Kabarindoraya.com | Cigudeg  - Karang Taruna Kecamatan Cigudeg yang diketuai Ade Permana bersama jajaran pengurus kecamatan dan para ketua tingkat desa bergerak cepat menindaklanjuti hasil asesmen terhadap warga terdampak banjir di sejumlah desa, Kamis (23/4/2026).

Ade Permana menegaskan pihaknya langsung turun ke lapangan untuk memastikan kondisi masyarakat sekaligus menyalurkan bantuan hasil penggalangan donasi sehari sebelumnya.  

“Setelah melakukan asesmen di beberapa desa terdampak, kami langsung bergerak. Kemarin kami menggalang donasi, dan alhamdulillah hari ini bantuan sudah dapat kami distribusikan kepada masyarakat,” ujarnya.

Bantuan Kebutuhan Pokok dan Peralatan Bantuan yang disalurkan tidak hanya berupa sembako, tetapi juga perlengkapan untuk membersihkan lumpur seperti pacul dan skop. 

 

“Kami menyalurkan bantuan bukan hanya sembako, namun juga tenaga dan pikiran bahkan menghibahkan diri untuk aksi kemanusiaan. Harapannya, bantuan ini dapat sedikit meringankan beban masyarakat, khususnya anak-anak agar tetap semangat belajar meski dalam kondisi terdampak bencana,” tambah Ade.

Sinergi Lintas Pihak Ade juga menyampaikan apresiasi kepada seluruh pihak yang telah berpartisipasi, mulai dari unsur Kecamatan Cigudeg, aparat kepolisian dan TNI, FKBP Bogor Barat, FKJBP Bogor Barat, KNPI, TKS, IPSM, Tagana, BPBD, Satpol PP hingga pemerintah desa. Dukungan CSR PT ANTAM UBPE Pongkor juga disebut sangat berarti bagi warga.  

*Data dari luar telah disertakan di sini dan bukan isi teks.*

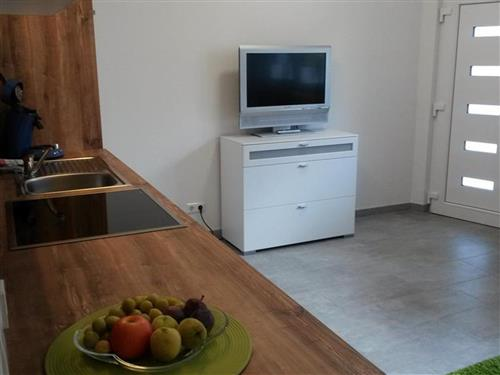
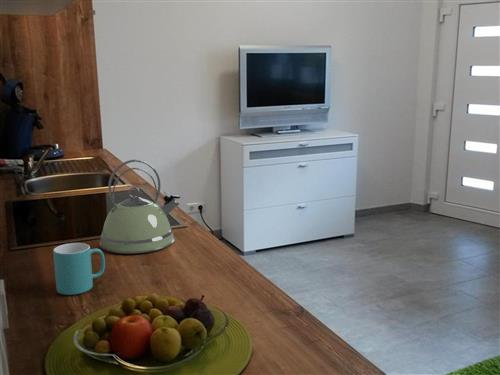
+ kettle [99,159,181,254]
+ mug [52,242,106,296]
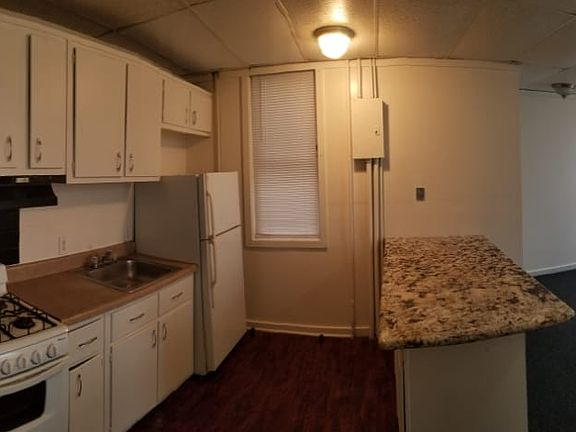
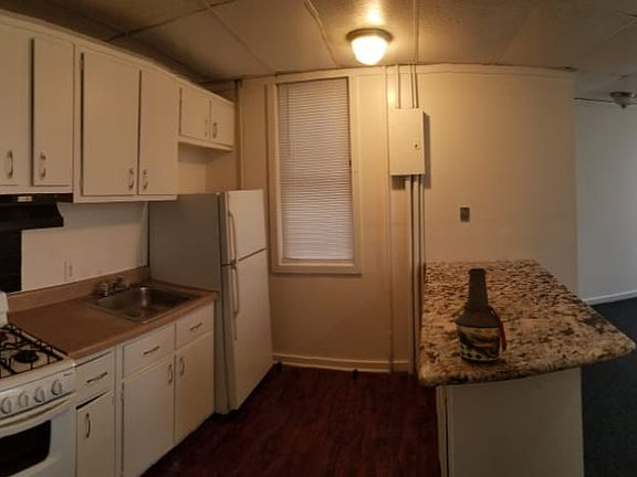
+ bottle [453,267,508,363]
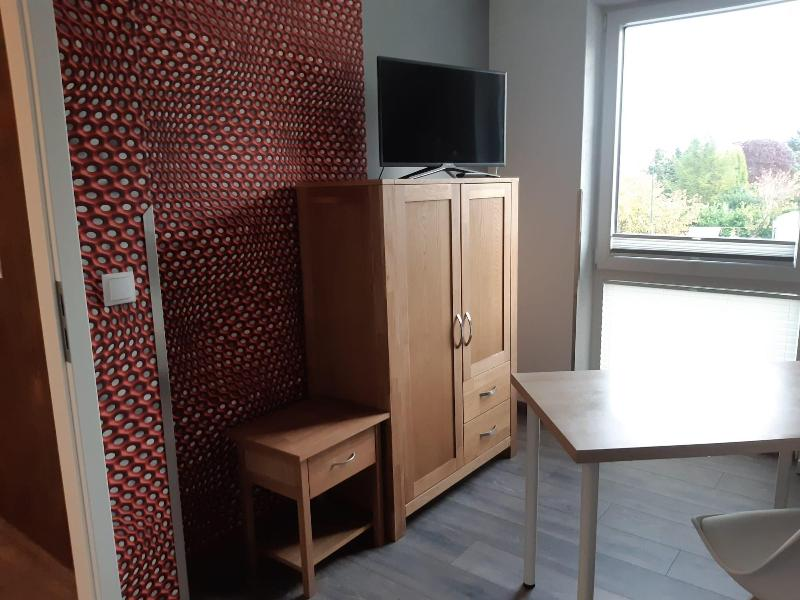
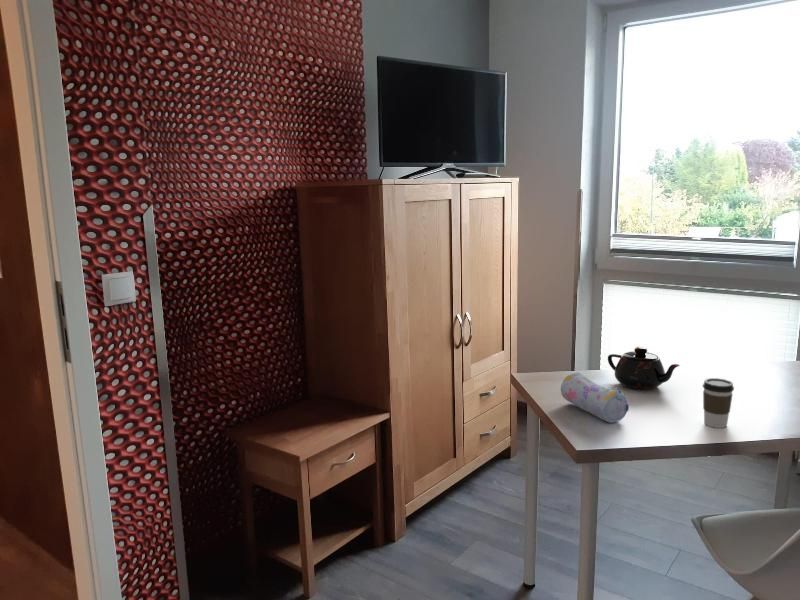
+ coffee cup [702,377,735,429]
+ pencil case [560,371,630,424]
+ teapot [607,346,681,391]
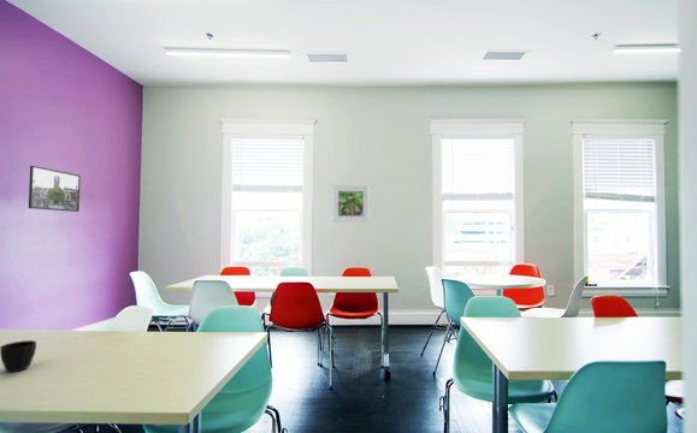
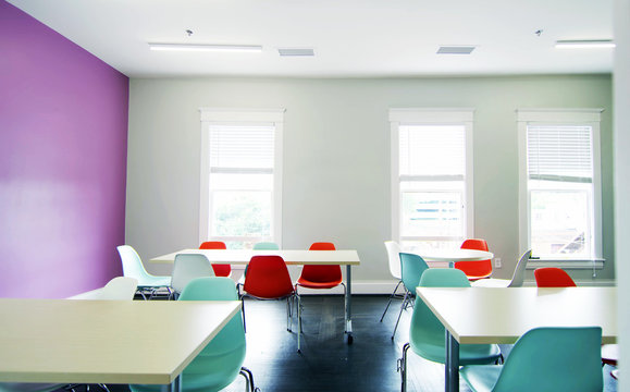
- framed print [28,165,82,213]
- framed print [331,184,371,223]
- cup [0,339,37,373]
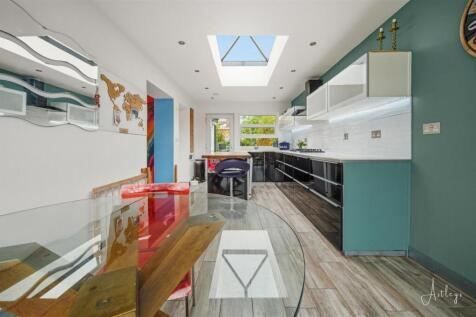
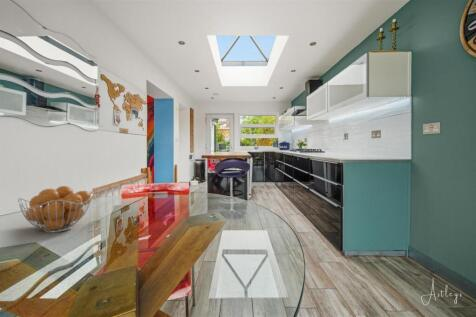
+ fruit basket [17,185,94,234]
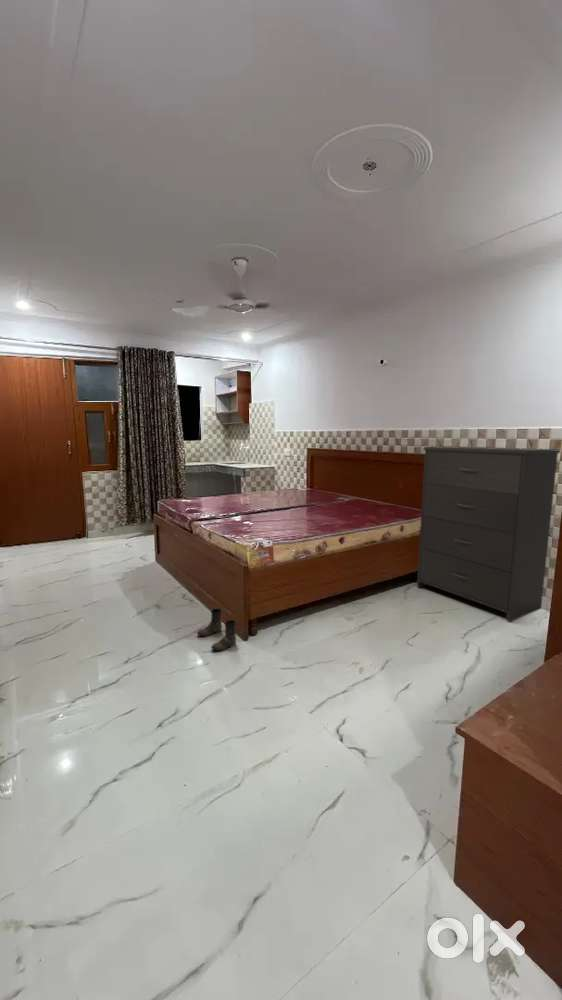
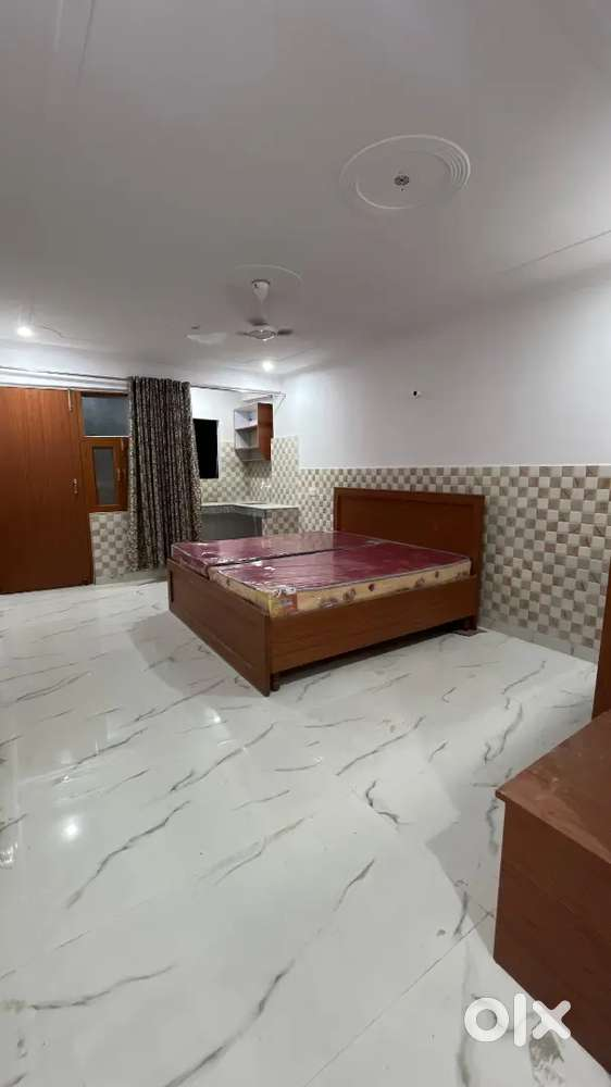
- dresser [416,445,561,623]
- boots [196,608,237,652]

“Kami mewakili Karang Taruna Kecamatan Cigudeg mengucapkan terima kasih atas kepedulian BUMN CSR PT ANTAM UBPE Pongkor yang telah membantu masyarakat kami,” tuturnya.

Rincian Donasi Dalam dua hari, Karang Taruna berhasil menggalang donasi sebesar Rp1.500.000. Dana tersebut digunakan untuk plastik packing logistik (Rp600.000), konsumsi relawan (Rp600.000), serta tambahan pembelian minyak goreng (Rp750.000). Bantuan kemudian disalurkan ke enam desa terdampak banjir dan longsor, yakni Desa Cintamanik, Argapura, Bangunjaya, Rengasjajar, Batujajar, dan Tegallega. Selain itu, warga Desa Mekarjaya, Banyuresmi, Banyuasih, dan Desa Cigudeg, Wargajaya juga menerima bantuan.

Harapan ke Depan Menurut Ade, kolaborasi antara organisasi kepemudaan, dunia usaha, dan masyarakat menjadi kunci percepatan penanganan dampak bencana.